* _Exercise requirements_
• a. In the news article about the Canadian detained in China, what job does Francois Lasalle hold?
• b. Write the next few sentences of the news article about the espionage case against Kevin Garratt in China, starting after its final line.

Garrett's wife, Julia, was reportedly also detained for several  months for the same charges before being released in February last year. She has been barred from leaving China since her release.

                                                               Damning evidence

"During the investigation, Chinese authorities also found evidence which implicates Garratt in accepting tasks from Canadian espionage agencies to gather intelligence in China," Xinhua reported.

The case has intensified diplomatic tensions between the two countries. The arrest was made less than a week after the Canadian government accused Chinese hackers of breaking into its key computer network.

"Canada finds the indictment of Kevin Garratt by China concerning," said Francois Lasalle, a spokesman for the Canada foreign department.

                                                               Case elevated

Francois said Canada has already raised the case with the Chinese government and that Ottawa officials are in touch with China and Garrett's family. Canada said it is closely monitoring developments in the case against Garrett.

* _Provided material_

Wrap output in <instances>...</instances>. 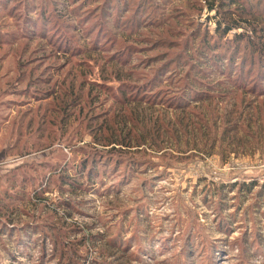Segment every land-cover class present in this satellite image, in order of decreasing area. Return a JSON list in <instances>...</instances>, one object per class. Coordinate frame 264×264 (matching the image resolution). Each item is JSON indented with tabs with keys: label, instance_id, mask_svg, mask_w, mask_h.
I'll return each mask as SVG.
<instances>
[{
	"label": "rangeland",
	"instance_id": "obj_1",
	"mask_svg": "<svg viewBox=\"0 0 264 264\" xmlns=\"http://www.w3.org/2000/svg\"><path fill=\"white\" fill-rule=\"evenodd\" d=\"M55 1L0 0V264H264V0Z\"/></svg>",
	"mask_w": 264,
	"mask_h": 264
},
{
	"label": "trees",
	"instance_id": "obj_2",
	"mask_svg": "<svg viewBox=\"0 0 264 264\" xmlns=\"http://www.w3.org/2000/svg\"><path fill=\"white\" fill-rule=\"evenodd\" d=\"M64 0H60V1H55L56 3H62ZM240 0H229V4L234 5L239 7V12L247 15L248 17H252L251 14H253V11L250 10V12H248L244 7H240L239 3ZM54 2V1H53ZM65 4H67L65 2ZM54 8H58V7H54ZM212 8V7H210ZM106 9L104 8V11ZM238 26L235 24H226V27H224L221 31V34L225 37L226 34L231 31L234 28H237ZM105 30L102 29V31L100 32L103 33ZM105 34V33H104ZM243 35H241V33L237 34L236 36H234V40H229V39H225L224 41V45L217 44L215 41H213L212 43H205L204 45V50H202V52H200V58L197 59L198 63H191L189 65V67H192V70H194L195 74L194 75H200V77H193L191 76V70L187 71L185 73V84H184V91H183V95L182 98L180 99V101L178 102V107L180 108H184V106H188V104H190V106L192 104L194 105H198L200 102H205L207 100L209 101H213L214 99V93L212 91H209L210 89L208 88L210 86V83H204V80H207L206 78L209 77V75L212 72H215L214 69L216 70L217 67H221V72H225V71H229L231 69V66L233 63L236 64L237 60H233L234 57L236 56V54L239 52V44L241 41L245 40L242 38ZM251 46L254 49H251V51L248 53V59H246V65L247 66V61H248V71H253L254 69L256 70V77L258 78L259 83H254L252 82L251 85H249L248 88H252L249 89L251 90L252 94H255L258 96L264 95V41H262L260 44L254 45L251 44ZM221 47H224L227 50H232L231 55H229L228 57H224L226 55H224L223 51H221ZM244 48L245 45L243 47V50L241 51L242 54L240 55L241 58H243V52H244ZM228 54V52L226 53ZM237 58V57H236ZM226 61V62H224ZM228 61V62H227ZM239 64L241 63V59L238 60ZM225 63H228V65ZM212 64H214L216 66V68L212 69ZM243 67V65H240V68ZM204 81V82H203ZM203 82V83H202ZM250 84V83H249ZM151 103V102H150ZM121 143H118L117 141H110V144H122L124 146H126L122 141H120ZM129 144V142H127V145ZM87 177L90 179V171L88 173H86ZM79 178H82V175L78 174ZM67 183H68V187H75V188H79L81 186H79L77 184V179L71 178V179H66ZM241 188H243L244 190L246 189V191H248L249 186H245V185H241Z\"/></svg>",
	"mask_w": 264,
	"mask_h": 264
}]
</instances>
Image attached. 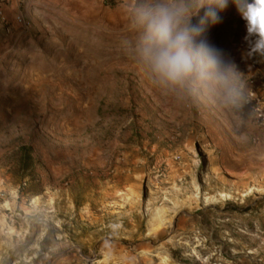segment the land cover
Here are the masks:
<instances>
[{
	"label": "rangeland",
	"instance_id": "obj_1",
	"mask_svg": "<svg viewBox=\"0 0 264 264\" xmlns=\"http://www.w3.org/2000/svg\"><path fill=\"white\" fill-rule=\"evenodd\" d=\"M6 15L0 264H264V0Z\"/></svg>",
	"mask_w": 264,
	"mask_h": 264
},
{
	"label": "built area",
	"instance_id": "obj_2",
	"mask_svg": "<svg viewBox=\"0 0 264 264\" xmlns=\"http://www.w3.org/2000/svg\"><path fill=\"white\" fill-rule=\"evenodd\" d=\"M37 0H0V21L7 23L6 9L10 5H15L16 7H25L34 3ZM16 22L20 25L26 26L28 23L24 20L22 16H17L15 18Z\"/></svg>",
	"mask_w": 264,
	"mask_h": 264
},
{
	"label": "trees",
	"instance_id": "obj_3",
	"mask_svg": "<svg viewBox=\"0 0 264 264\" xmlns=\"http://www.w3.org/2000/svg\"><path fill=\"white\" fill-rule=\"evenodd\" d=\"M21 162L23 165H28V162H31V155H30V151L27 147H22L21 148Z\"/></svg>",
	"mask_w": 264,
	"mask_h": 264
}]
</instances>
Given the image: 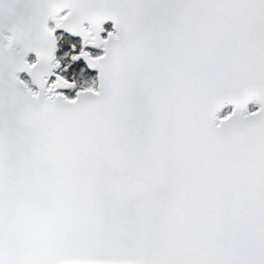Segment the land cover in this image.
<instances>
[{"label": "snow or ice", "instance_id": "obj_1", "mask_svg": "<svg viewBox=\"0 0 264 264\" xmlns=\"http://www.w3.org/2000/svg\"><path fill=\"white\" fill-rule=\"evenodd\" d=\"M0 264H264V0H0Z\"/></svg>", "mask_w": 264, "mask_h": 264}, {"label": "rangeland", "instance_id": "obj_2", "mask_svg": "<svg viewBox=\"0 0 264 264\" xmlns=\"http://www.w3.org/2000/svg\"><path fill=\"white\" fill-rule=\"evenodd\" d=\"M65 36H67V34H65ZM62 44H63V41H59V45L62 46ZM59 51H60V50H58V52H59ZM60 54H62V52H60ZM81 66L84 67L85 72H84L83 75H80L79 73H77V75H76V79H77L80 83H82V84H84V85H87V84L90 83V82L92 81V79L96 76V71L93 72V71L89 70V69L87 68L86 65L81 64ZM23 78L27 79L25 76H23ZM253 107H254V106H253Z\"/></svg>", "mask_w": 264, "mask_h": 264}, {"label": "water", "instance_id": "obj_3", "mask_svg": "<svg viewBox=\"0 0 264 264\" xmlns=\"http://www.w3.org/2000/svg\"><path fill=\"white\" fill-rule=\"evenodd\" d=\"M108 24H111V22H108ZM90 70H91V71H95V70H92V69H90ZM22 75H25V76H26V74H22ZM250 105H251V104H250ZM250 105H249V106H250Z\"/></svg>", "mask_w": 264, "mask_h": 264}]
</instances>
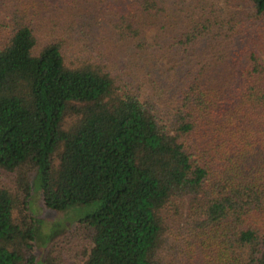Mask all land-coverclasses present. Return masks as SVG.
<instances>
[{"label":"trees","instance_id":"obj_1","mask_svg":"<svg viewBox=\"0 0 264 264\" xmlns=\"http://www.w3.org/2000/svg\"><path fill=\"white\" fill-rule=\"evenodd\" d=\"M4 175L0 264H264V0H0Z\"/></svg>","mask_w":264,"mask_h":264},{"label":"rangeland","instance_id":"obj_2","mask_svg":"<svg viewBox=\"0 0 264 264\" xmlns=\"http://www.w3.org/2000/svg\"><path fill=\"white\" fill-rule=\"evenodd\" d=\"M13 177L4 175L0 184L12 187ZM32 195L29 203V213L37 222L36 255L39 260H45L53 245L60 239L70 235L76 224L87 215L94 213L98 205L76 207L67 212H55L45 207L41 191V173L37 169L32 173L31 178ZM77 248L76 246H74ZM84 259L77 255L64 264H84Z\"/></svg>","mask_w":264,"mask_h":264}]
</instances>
...
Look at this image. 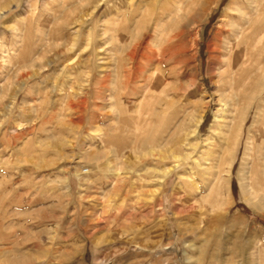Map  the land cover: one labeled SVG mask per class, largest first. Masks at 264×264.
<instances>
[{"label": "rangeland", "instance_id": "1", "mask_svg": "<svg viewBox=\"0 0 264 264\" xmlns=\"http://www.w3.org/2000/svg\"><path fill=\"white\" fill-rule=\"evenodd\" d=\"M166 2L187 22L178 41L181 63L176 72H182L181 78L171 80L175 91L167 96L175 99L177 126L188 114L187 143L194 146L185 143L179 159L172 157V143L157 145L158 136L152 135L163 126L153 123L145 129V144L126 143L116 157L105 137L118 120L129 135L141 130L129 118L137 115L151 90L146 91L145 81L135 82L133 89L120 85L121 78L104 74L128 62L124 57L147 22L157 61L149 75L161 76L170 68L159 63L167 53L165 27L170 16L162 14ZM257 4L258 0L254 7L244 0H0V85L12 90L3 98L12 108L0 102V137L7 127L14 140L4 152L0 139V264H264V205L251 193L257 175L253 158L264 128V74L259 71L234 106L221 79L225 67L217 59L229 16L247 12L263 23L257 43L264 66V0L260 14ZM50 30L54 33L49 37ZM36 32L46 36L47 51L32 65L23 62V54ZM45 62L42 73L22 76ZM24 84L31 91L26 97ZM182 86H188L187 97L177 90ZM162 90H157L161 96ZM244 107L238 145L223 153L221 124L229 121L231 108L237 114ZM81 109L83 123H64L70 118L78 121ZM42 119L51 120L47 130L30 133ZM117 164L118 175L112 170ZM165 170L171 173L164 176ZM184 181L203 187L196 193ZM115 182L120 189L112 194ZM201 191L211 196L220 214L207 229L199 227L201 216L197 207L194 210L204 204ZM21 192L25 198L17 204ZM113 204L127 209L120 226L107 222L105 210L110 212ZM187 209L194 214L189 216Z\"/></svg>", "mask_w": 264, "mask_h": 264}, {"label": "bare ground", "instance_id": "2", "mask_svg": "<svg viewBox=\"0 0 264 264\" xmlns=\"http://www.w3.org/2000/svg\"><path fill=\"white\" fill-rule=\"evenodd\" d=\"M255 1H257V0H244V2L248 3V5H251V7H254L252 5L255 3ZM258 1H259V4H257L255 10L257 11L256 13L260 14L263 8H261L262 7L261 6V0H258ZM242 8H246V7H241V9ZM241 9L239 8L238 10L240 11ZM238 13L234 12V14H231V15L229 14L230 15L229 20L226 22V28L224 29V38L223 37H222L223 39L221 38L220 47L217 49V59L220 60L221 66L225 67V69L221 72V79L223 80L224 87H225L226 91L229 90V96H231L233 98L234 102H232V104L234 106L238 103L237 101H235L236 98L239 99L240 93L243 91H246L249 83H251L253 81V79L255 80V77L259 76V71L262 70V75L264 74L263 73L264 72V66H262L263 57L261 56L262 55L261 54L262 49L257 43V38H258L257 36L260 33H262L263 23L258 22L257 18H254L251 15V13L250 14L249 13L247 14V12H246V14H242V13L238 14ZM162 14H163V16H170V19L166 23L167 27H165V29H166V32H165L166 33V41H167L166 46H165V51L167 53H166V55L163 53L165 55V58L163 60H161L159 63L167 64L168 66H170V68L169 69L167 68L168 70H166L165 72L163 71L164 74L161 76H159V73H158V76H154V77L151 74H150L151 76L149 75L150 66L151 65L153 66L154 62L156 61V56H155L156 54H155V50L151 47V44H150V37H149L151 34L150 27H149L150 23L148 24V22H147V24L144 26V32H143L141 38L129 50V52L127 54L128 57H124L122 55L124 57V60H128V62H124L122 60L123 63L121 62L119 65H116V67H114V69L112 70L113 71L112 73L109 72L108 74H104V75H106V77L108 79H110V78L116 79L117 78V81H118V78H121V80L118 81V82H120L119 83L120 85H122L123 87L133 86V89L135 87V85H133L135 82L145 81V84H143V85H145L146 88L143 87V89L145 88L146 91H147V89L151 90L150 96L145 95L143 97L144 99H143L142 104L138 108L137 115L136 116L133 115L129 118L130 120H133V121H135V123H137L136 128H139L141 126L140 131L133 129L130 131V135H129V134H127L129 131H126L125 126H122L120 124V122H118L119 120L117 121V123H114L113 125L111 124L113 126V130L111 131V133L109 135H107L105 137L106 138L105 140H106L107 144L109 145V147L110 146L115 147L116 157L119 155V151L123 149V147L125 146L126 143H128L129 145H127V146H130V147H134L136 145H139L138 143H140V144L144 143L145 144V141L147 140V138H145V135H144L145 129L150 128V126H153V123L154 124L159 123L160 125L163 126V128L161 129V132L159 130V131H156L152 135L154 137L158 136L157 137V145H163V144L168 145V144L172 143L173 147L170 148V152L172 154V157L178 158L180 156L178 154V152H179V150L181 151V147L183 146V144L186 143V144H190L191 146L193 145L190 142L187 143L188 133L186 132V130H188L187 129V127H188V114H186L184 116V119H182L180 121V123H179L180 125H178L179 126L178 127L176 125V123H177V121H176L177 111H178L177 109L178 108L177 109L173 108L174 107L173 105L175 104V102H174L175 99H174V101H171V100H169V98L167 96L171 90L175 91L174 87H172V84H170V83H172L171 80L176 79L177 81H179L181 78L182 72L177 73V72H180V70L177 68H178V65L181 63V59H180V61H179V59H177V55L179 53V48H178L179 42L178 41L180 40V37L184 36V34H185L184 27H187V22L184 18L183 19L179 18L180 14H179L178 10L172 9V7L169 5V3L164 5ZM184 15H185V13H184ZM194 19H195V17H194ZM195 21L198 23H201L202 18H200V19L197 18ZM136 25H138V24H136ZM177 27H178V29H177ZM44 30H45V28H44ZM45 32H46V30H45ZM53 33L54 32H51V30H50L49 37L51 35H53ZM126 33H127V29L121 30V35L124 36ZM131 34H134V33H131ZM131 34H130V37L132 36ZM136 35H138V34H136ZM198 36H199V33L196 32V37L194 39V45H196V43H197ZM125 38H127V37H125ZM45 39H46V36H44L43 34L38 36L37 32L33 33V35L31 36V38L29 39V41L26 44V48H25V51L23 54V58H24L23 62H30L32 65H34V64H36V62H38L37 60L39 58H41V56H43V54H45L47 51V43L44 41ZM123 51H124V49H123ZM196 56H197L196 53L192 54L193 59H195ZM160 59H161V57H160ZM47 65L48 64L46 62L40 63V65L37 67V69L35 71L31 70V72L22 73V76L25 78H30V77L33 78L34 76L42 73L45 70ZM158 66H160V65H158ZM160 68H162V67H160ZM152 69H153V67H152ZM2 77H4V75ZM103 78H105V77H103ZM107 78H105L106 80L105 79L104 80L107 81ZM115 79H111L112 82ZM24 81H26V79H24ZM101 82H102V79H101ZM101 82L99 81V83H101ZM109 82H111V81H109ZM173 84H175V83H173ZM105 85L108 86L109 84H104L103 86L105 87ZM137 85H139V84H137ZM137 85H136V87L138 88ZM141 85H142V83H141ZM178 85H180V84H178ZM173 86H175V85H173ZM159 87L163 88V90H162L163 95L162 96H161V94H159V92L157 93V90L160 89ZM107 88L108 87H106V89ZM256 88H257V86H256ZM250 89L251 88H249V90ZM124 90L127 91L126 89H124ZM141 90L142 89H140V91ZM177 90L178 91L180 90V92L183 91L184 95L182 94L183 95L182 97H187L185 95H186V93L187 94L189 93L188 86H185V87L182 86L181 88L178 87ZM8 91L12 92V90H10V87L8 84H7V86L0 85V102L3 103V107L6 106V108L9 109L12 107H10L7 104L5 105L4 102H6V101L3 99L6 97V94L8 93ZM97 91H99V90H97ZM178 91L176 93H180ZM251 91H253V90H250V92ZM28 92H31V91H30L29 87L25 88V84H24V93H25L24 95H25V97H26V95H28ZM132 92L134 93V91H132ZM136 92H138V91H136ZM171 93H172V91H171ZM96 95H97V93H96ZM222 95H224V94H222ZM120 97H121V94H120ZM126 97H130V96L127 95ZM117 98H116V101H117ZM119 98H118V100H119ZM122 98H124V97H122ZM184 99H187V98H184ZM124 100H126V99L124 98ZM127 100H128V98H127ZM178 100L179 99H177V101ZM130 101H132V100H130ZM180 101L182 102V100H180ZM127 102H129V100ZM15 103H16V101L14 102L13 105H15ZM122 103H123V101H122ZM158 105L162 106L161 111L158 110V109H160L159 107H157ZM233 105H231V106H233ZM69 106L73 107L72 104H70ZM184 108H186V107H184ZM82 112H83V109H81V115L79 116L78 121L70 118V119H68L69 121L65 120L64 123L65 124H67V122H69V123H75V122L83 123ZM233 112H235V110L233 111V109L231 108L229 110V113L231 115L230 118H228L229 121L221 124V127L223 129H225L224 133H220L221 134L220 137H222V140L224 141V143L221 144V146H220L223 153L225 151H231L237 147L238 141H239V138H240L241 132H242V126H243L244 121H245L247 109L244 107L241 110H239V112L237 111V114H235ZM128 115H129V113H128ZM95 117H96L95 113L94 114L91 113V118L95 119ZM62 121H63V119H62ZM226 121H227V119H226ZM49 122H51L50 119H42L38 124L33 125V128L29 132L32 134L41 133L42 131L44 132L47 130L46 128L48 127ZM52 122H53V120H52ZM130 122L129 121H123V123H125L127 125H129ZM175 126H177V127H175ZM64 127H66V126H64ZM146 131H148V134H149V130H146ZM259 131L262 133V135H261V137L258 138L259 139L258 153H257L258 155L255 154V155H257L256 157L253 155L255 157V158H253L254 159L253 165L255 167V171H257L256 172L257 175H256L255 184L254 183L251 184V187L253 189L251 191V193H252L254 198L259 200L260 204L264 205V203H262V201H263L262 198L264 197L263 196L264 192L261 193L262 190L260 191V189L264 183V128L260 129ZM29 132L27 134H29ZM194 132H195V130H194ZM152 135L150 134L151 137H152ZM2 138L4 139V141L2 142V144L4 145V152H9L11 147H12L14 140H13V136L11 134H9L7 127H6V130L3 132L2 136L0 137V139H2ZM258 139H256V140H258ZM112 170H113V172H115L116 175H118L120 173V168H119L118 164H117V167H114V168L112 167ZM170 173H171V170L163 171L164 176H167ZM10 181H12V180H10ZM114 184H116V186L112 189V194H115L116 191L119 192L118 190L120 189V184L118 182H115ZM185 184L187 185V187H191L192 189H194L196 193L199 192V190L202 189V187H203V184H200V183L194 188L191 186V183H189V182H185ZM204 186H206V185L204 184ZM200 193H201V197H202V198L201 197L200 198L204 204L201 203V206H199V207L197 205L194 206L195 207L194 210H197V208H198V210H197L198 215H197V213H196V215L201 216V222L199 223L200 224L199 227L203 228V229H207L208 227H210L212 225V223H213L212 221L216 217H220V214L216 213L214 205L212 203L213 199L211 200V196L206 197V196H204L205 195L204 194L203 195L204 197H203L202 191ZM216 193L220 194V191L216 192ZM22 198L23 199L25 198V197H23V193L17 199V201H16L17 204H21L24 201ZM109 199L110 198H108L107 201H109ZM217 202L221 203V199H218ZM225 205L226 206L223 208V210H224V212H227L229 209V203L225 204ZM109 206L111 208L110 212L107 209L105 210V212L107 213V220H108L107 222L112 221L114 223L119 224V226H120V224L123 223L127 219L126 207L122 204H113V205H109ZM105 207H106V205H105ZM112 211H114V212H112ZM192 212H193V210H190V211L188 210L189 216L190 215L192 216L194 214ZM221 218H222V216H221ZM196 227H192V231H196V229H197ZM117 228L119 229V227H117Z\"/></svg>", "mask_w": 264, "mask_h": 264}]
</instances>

* _Answers in order_
• a. He is a spokesman for the Canada foreign department.

• b.
The indictment was announced a day after Canadian Prime Minister Justin Trudeau and high-ranking officials attended a party hosted by China in Ottawa in celebration of the 45th anniversary of mutual diplomatic relations.

Garratt's son, Simeon, a resident of Vancouver, said they are still awaiting developments from their legal team in China.


"We don't really have any more word on it other than that. We haven't had access to anything to this point. It's a waiting game to be honest," Simeon said in an interview.

A former diplomat said he hopes that the indictment will lead to the process of deportation of Garrett and his wife to Canada.

Charles Burton, a former Canadian diplomat who had served two tours of duty in China, voiced hoped  that China will deport Garrett and his wife on humanitarian and compassionate grounds.